Age discrimination protections, part 2: EEOC and the right to sue
The Spanish explorer Ponce de Leon famously went searching for the Fountain of Youth.
He didn’t find it. But the mainstream of modern America, with its air-brushed photos and aversion to aging, often seems to be continuing his quest.
Unfortunately, one of the aspects of this aging-aversion in America is age discrimination in the workplace. As we noted in our April 8 post, however, there are protections available under federal and state laws against age discrimination.
In this part of our two-part post, we will explore some of the legal remedies that can be pursued for such discrimination.
Again, keep in mind that legal protections against age discrimination take effect at 40 at the federal level.
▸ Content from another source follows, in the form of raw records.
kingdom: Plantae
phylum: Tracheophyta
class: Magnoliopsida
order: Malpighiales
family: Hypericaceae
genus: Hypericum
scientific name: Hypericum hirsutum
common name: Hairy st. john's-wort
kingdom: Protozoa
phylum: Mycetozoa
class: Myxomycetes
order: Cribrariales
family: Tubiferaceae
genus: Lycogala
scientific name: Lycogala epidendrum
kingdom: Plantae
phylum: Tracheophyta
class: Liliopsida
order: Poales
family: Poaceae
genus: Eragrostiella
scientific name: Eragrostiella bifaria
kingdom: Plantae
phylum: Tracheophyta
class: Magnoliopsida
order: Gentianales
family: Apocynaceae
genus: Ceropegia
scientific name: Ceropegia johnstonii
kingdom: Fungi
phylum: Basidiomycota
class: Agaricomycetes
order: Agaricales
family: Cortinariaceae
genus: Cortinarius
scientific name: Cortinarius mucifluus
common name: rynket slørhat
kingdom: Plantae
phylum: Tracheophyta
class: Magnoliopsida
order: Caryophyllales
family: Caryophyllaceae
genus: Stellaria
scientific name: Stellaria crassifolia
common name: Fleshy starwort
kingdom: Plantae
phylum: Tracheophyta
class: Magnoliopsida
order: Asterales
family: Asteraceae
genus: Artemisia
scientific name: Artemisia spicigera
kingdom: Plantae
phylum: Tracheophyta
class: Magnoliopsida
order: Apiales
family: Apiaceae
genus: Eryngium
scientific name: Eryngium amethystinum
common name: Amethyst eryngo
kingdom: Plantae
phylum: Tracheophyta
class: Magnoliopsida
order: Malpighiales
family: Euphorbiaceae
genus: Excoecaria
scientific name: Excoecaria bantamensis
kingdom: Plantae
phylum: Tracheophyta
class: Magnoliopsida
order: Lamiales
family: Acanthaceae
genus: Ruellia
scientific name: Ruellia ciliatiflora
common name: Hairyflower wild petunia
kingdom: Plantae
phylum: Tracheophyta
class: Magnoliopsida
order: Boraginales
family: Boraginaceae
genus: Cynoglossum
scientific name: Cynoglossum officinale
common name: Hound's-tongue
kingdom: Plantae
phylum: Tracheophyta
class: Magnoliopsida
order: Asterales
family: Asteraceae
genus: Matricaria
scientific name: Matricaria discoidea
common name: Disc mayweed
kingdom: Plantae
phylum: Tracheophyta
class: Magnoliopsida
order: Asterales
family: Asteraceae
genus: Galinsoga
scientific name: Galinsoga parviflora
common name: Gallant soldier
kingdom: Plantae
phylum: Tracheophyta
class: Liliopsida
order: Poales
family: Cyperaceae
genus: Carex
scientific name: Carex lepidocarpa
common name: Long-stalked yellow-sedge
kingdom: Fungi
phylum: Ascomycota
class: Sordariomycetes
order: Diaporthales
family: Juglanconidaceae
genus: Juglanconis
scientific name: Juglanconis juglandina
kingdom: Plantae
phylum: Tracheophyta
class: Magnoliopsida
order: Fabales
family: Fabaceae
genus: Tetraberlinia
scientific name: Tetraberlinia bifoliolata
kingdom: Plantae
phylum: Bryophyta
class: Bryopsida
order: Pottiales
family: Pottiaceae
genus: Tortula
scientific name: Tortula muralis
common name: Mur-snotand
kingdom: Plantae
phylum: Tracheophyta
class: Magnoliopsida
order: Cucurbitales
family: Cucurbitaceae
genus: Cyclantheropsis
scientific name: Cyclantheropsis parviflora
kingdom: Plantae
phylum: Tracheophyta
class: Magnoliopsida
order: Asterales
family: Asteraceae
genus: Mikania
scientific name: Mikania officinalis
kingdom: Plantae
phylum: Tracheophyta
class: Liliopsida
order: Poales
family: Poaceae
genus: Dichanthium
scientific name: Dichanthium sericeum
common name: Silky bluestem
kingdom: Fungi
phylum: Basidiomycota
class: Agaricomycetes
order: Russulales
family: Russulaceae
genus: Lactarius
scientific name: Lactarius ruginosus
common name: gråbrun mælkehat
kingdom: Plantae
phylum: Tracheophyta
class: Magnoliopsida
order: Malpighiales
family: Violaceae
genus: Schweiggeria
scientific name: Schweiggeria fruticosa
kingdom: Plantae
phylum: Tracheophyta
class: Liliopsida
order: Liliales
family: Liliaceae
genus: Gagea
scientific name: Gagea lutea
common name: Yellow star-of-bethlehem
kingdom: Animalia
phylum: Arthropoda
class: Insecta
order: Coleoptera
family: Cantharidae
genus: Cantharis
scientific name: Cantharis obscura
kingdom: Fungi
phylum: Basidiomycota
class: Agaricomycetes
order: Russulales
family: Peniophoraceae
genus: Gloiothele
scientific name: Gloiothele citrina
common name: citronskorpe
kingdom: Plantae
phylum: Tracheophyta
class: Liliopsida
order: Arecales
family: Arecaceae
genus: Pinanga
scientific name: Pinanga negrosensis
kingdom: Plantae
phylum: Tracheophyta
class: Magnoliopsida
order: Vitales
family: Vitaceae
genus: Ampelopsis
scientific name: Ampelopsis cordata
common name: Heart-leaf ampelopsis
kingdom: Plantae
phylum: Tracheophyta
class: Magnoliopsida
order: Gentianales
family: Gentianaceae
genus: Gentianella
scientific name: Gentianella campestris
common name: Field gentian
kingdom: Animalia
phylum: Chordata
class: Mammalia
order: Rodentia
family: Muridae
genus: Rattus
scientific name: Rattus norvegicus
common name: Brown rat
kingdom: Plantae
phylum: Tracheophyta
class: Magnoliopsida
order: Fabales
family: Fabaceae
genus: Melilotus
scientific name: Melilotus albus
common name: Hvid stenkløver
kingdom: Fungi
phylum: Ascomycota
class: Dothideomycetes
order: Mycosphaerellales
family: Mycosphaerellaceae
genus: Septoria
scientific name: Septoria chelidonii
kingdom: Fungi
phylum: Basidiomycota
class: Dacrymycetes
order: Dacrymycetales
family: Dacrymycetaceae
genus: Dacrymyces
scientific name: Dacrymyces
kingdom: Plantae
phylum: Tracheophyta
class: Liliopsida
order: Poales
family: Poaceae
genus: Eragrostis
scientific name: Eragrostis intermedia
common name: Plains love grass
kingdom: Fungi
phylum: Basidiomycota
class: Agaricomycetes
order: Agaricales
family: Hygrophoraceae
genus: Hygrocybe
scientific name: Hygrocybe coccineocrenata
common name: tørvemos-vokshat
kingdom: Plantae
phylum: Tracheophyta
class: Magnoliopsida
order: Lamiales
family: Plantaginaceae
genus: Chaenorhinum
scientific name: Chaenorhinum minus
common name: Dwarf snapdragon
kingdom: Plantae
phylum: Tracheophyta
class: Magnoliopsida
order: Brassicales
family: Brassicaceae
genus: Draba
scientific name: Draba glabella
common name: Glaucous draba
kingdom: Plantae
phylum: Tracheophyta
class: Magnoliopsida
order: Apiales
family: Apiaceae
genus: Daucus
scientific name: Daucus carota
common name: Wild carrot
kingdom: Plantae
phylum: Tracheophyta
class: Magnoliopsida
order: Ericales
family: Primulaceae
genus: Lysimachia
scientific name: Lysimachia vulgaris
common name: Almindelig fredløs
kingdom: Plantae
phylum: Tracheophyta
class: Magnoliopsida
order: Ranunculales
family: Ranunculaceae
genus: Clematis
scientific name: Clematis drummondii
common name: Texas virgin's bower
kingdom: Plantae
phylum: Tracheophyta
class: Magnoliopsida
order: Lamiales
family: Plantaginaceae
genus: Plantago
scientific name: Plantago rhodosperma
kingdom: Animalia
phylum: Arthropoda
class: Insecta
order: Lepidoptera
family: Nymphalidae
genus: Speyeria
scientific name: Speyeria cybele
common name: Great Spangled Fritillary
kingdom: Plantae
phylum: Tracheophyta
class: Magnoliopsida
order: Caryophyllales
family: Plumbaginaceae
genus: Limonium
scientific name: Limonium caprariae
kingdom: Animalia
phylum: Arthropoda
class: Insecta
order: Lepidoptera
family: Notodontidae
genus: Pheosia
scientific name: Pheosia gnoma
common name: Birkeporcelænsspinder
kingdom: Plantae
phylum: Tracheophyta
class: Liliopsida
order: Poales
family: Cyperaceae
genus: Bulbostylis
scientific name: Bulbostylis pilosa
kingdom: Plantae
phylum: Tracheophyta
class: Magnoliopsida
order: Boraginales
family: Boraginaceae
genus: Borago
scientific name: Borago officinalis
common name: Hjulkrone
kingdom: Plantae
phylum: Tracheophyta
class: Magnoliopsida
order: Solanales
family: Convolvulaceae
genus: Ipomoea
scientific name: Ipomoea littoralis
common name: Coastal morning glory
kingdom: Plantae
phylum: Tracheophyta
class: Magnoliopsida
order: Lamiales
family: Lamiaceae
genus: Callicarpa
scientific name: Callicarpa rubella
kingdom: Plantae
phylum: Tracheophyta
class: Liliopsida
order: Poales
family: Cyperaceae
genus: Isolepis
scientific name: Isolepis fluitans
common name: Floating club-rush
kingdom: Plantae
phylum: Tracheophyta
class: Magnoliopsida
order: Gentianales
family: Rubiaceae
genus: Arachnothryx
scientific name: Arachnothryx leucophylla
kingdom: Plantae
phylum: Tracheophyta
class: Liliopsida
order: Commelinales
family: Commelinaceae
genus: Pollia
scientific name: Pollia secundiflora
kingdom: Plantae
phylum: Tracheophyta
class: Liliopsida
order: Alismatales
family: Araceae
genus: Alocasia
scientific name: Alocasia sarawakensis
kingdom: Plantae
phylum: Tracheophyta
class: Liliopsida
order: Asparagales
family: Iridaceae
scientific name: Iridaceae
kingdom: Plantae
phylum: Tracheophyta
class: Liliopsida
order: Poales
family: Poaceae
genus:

In some states, such protections may even come into play sooner.
So what should you do if you suspect age discrimination in hiring or on the job?
One option is to file a complaint with the federal Equal Employment Opportunity Commission.
If the EEOC takes the case, its investigation could support your position that discrimination occurred. In some cases, the EEOC could even work out a proposed settlement.
But even in those cases, it makes sense to discuss your case with an employment law attorney. An attorney can advise you on whether to accept the EEOC’s proposed settlement on your behalf.
And even if the EEOC does not pursue your case, it can provide you with a “right to sue letter.” For more information about this process from the EEOC, click here.
In short, filing with the EEOC is one option that you have when you suspect unlawful discrimination. But getting the advice of an employment law attorney can help you understand your full range of options.
There is no denying the importance of the issues involved in age discrimination cases. In today’s economy, it is well known that older workers face many challenges in getting hired. That is one reason why it may be better to assert your rights where you are, instead of just moving on.